The company has taken another look at how much it is going to cost to complete its long-running projects and has not liked what it has found.
Non-recurring costs are now estimated at £98m, with 80% of this relating to its share of two major infrastructure joint venture projects in Scotland – the £790m Queensferry Crossing and the £550m Aberdeen Western Peripheral Route.
Aside from this, Galliford Try reports progress on its move towards more selective bidding, with 85% of workload now within frameworks, lower risk public and regulated sector and two-stage negotiated work. This focus is expected to deliver turnover growth by 2021 to £1.8bn, with an improvement in the operating margin to over 2.0%.
Galliford Try's construction's order book is £3.5bn, up slightly from £3.4bn at the end of 2016.

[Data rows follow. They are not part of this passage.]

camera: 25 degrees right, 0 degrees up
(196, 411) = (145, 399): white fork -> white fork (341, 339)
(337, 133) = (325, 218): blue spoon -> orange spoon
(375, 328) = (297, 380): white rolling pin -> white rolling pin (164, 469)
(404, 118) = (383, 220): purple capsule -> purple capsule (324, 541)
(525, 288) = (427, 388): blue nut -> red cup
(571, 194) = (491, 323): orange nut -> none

Chief executive Peter Truscott said: "The impact of the legacy projects in construction, in particular the two large infrastructure projects, is regrettable. However, as described in our recent strategy presentation, Galliford Try is no longer undertaking large infrastructure jobs on fixed price contracts. There are no other similarly procured major projects in our current portfolio and we are encouraged by the performance of the underlying portfolio of newer work.

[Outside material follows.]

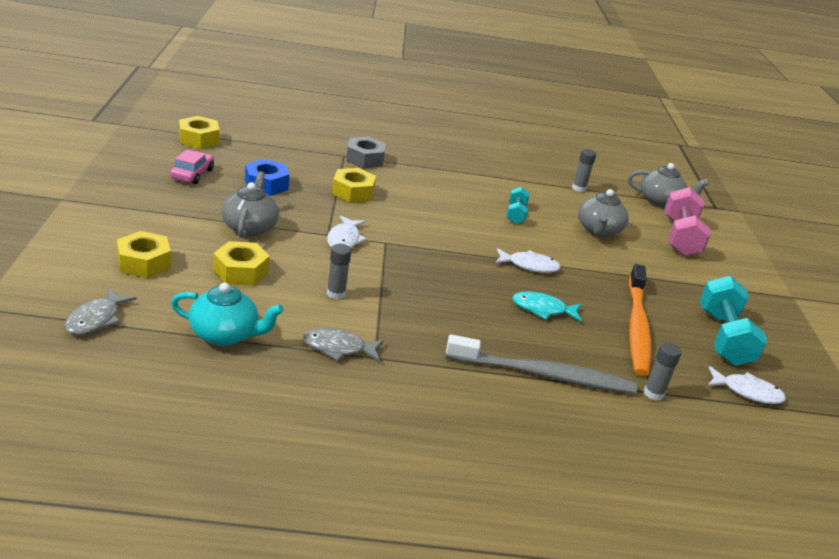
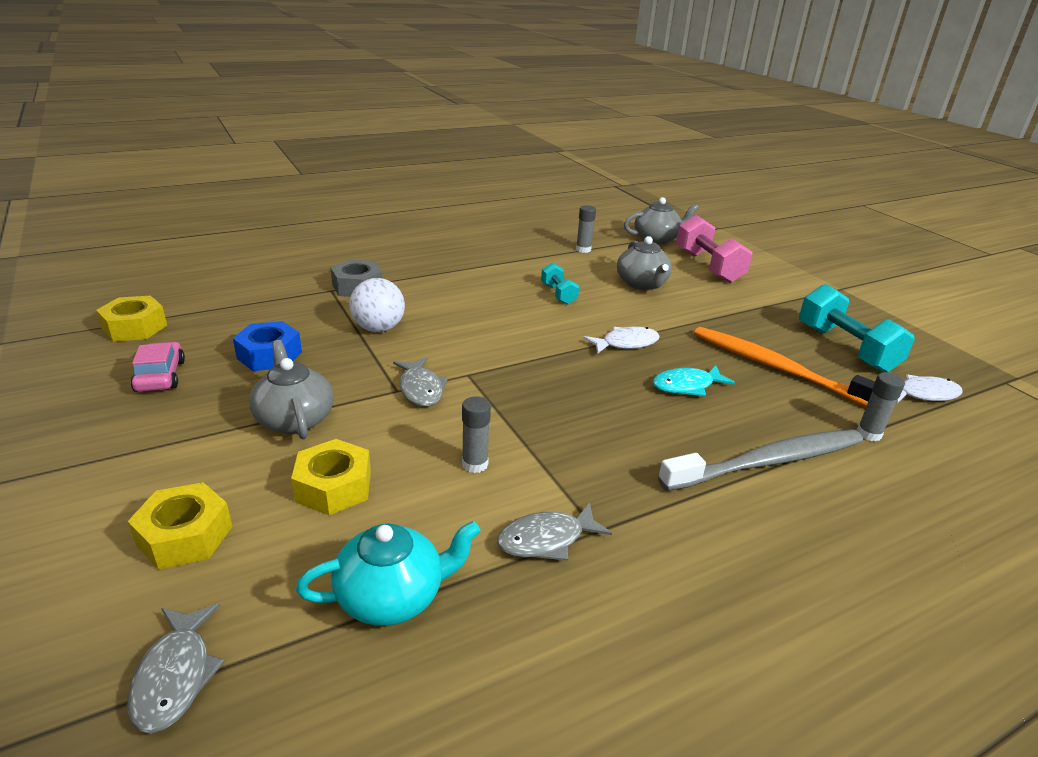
camera: 25 degrees left, 0 degrees up
(344, 239) = (420, 389): white fish -> grey fish
(353, 192) = (378, 329): yellow nut -> white ball
(637, 327) = (777, 368): orange toothbrush -> orange toothbrush turned 150 degrees clockwise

“Excluding the non-recurring charge, we remain confident in delivering a strong performance over the full year, and we plan to pay the dividend in line with previous guidance. The group continues to make good progress on our strategy to 2021, supported by the strong leadership of our reorganised management teams. Whilst we remain cautious of continuing macroeconomic uncertainty, all three businesses are focused on exciting targets and clearly defined plans to improve operating efficiency and grow both margins and revenue.”